> **PROMPT**
Find the line in the entries below that contains "persönlich von dem Leben in einem". Repeat it exactly, and every line after it through the line that contains "l grupo británico Oasis anunció este jueves".

> **ENTRIES SHOWN**
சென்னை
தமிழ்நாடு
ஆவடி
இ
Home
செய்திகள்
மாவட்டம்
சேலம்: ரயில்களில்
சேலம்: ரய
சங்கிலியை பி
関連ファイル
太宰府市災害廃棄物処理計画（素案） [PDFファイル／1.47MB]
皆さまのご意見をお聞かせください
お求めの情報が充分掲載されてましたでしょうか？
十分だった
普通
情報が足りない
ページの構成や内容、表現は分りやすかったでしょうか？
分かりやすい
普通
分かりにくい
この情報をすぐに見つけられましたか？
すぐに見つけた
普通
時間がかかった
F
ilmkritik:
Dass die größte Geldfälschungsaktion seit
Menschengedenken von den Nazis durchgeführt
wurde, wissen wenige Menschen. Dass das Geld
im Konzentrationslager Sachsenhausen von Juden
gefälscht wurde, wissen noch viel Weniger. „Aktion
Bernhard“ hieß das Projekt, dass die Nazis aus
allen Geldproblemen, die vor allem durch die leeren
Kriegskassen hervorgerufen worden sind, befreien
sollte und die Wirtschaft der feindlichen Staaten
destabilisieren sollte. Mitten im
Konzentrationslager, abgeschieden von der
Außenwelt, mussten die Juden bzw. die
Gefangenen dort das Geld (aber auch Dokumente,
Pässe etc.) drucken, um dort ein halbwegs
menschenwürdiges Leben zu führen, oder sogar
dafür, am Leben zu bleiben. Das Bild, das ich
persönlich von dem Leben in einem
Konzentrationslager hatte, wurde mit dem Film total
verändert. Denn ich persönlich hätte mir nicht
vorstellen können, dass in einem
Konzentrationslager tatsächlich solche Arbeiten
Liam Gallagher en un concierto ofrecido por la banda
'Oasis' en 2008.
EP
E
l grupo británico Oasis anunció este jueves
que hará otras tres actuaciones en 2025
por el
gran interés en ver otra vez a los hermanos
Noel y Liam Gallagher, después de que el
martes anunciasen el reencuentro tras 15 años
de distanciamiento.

> **RESPONSE BELOW**
persönlich von dem Leben in einem
Konzentrationslager hatte, wurde mit dem Film total
verändert. Denn ich persönlich hätte mir nicht
vorstellen können, dass in einem
Konzentrationslager tatsächlich solche Arbeiten
Liam Gallagher en un concierto ofrecido por la banda
'Oasis' en 2008.
EP
E
l grupo británico Oasis anunció este jueves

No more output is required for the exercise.